━━━━━ Supplied data ━━━━━
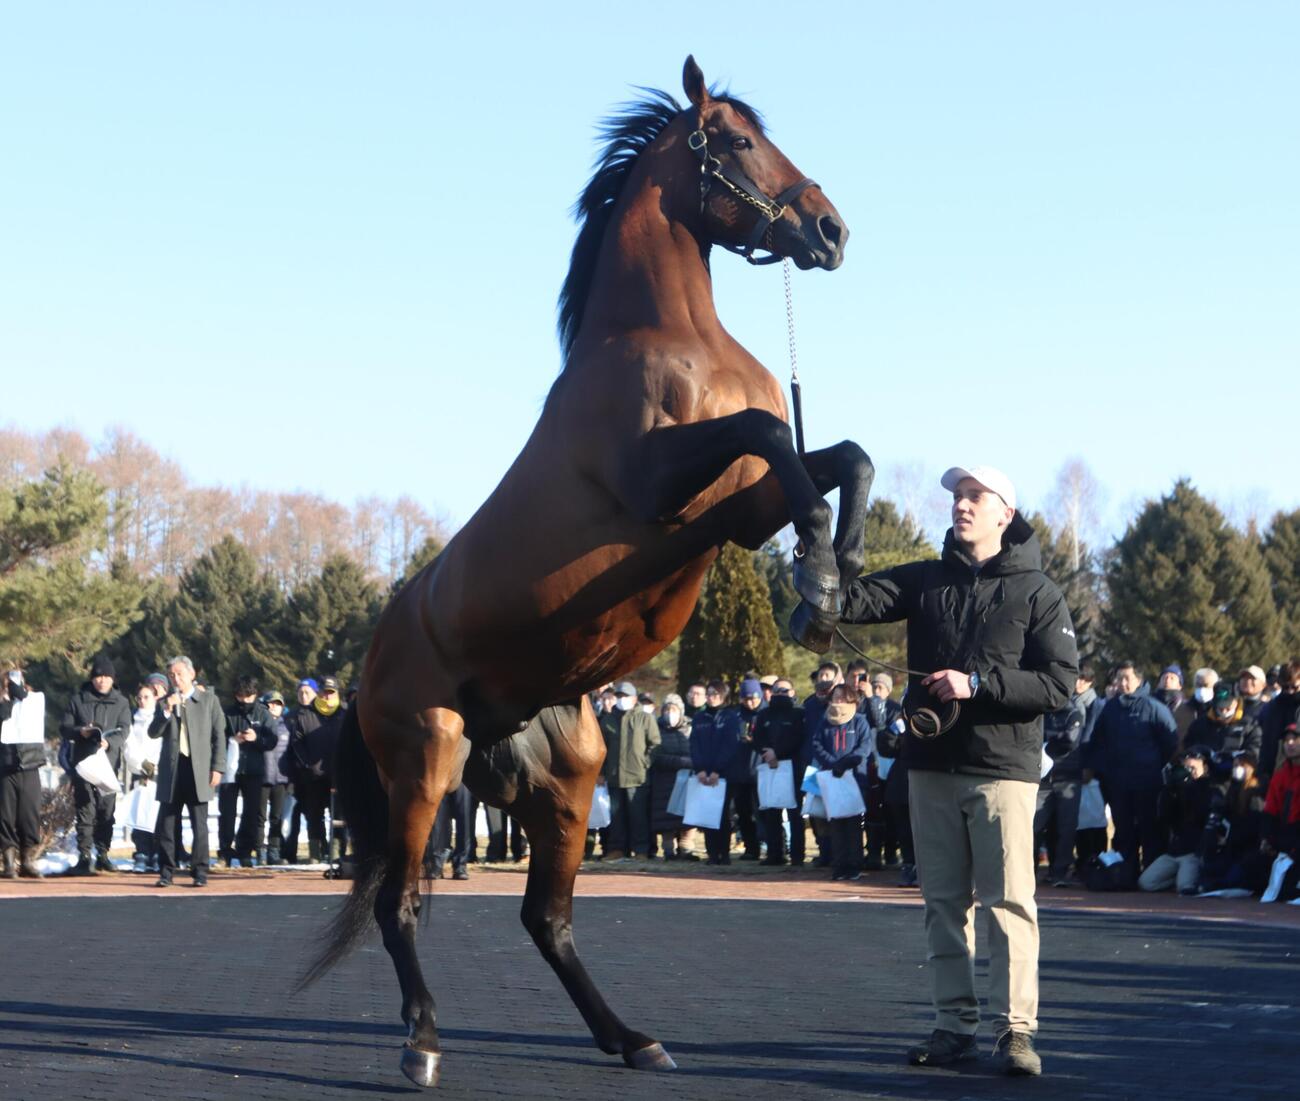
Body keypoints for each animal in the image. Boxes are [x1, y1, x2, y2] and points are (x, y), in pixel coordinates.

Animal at [301, 55, 875, 1087]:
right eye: (736, 141)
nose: (830, 230)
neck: (672, 343)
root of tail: (365, 671)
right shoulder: (668, 490)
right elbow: (775, 434)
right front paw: (816, 577)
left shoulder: (734, 511)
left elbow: (842, 455)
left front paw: (838, 568)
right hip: (426, 762)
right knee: (399, 902)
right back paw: (423, 1042)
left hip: (568, 783)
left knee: (548, 916)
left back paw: (630, 1036)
━━━━━
Output each entry verbatim; none of the pictures should be included.

Body keypoints for each animal in the image. Boxes are [x1, y1, x2, y2] and points are (x, y), in pixel coordinates.

Animal at [301, 55, 875, 1087]:
right eye: (736, 141)
nose: (830, 230)
neck: (672, 343)
root of tail: (365, 671)
right shoulder: (668, 490)
right elbow: (775, 434)
right front paw: (816, 577)
left shoulder: (734, 511)
left elbow: (842, 455)
left front paw: (838, 568)
right hip: (426, 762)
right knee: (399, 902)
right back paw: (423, 1042)
left hip: (568, 783)
left knee: (548, 916)
left back paw: (630, 1036)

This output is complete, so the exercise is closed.